What is expected: From the records below, copy every line that contains the string "Реле". Case counts, so match upper- and lowercase letters exactly.

Input:

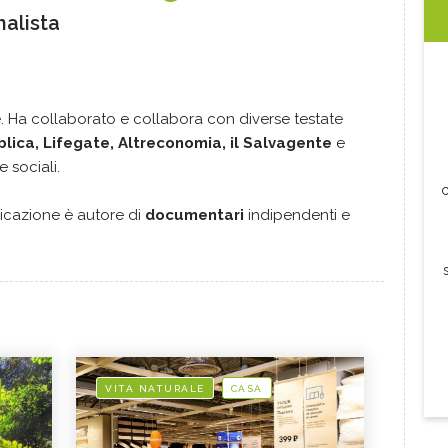
nalista
e. Ha collaborato e collabora con diverse testate
lica, Lifegate, Altreconomia, il Salvagente
e
 sociali.
c
icazione è autore di
documentari
indipendenti e
VITA NATURALE
CASA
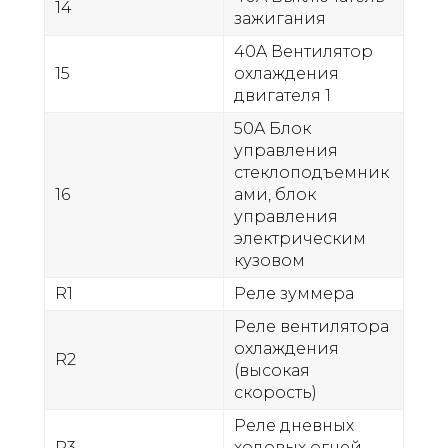
14
зажигания
40A Вентилятор
15
охлаждения
двигателя 1
50A Блок
управления
стеклоподъемник
16
ами, блок
управления
электрическим
кузовом
R1
Реле зуммера
Реле вентилятора
охлаждения
R2
(высокая
скорость)
Реле дневных
R3
ходовых огней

Worked solution:
Реле зуммера
Реле вентилятора
Реле дневных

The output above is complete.